Examine each line of the data. Copy the line if it includes the word "local".

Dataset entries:
----------

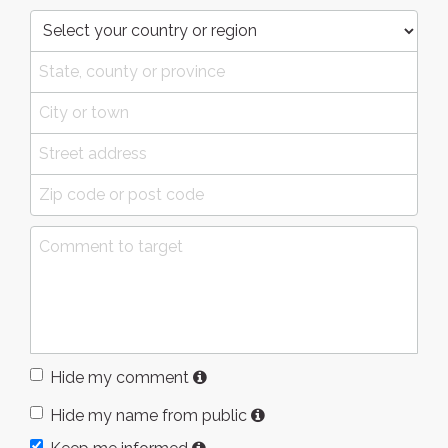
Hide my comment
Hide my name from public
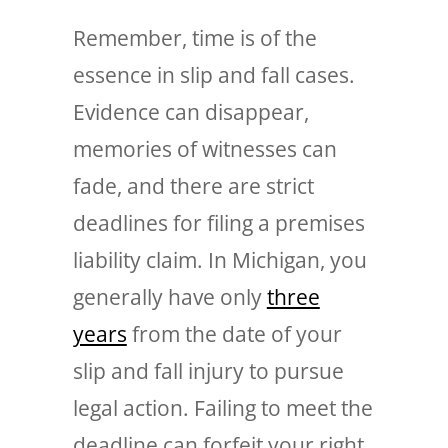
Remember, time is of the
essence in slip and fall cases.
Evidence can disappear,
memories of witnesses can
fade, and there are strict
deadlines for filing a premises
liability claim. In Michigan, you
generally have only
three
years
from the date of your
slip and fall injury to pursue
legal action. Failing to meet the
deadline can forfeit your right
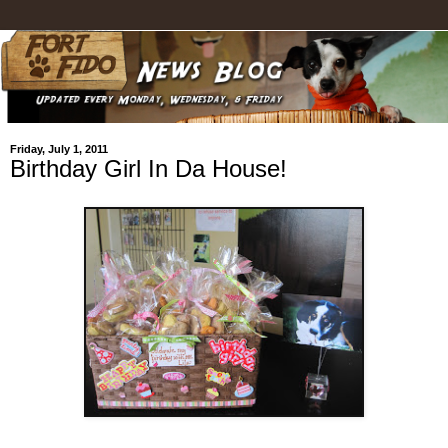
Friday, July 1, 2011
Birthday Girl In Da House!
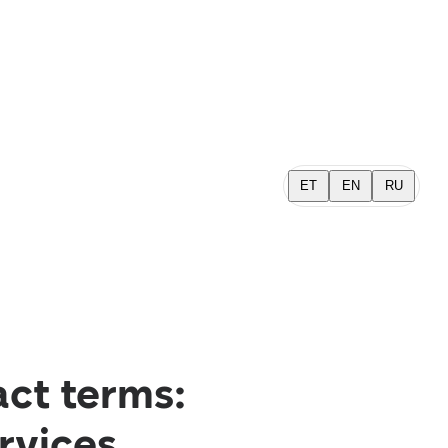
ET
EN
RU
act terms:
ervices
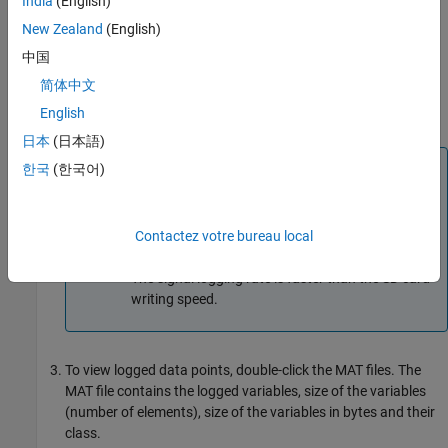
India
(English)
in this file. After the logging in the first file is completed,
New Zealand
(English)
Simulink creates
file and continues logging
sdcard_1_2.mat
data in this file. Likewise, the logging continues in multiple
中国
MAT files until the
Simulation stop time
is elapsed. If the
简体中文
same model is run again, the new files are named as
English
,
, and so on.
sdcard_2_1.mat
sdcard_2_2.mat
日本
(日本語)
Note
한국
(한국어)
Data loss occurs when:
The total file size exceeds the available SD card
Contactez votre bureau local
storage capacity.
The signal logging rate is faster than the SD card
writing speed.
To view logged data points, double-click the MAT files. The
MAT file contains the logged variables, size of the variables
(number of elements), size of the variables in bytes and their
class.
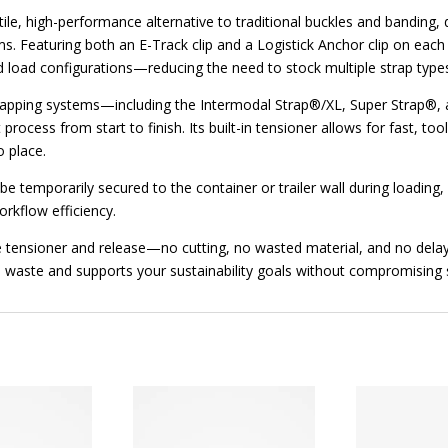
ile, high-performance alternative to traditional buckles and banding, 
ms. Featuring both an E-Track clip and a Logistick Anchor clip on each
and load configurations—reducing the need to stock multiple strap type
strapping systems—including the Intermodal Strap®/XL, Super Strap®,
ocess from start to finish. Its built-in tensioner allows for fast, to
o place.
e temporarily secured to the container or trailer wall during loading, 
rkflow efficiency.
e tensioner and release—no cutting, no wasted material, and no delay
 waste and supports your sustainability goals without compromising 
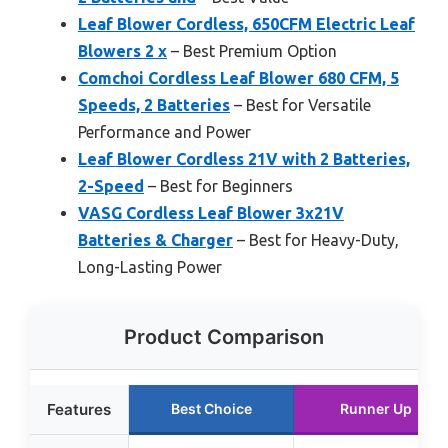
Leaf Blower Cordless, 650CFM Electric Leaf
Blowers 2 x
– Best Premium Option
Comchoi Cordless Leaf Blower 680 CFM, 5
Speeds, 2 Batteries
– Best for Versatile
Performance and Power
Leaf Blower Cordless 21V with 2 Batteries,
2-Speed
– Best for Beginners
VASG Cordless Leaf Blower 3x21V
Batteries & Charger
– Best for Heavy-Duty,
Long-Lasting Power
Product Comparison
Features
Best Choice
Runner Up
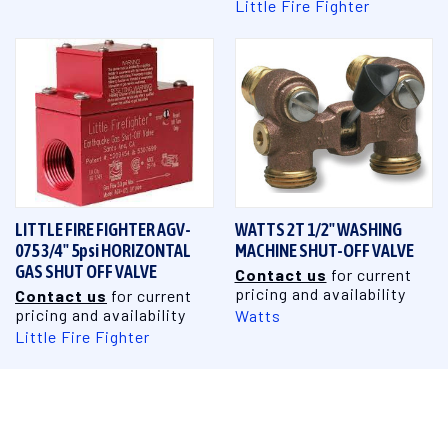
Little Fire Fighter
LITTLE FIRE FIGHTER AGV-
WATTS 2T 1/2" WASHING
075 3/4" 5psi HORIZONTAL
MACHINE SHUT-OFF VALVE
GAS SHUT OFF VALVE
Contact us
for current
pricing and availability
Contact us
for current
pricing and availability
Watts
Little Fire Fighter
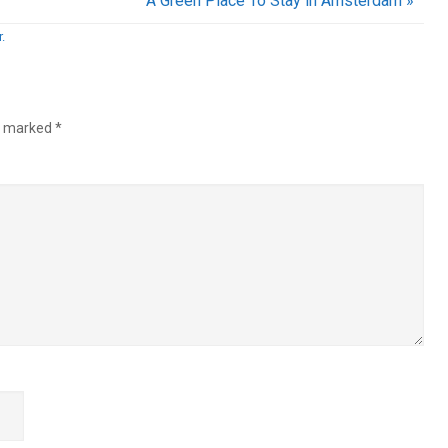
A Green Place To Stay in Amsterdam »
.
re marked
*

----------

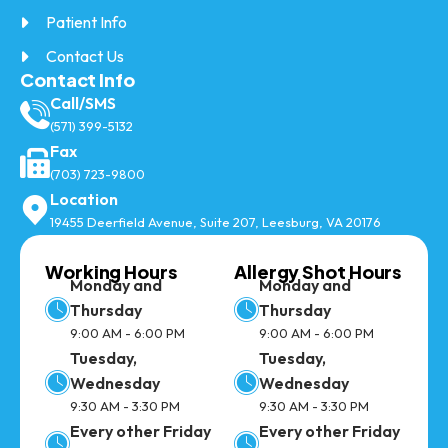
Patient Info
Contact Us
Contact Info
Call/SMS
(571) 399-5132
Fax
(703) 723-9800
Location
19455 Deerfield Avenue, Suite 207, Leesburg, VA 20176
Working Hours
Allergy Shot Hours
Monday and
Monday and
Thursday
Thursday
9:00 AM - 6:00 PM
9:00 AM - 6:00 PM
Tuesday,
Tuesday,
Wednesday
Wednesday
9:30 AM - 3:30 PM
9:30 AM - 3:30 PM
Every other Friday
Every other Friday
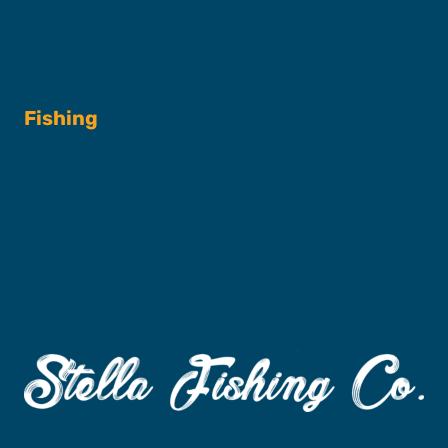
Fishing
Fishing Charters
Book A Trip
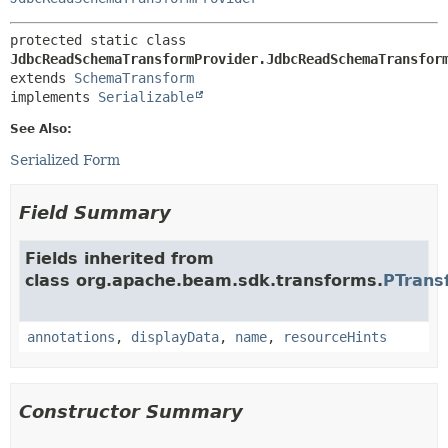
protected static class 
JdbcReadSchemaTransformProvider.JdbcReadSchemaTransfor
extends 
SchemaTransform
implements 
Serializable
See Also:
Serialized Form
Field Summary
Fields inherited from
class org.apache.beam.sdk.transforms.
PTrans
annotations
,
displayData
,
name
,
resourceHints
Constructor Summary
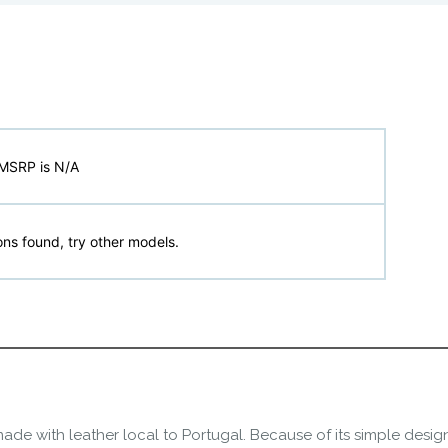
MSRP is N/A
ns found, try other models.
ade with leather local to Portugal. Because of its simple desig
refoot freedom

----------

- Response to this task -
Contactez votre bureau local
ade with leather local to Portugal. Because of its simple desig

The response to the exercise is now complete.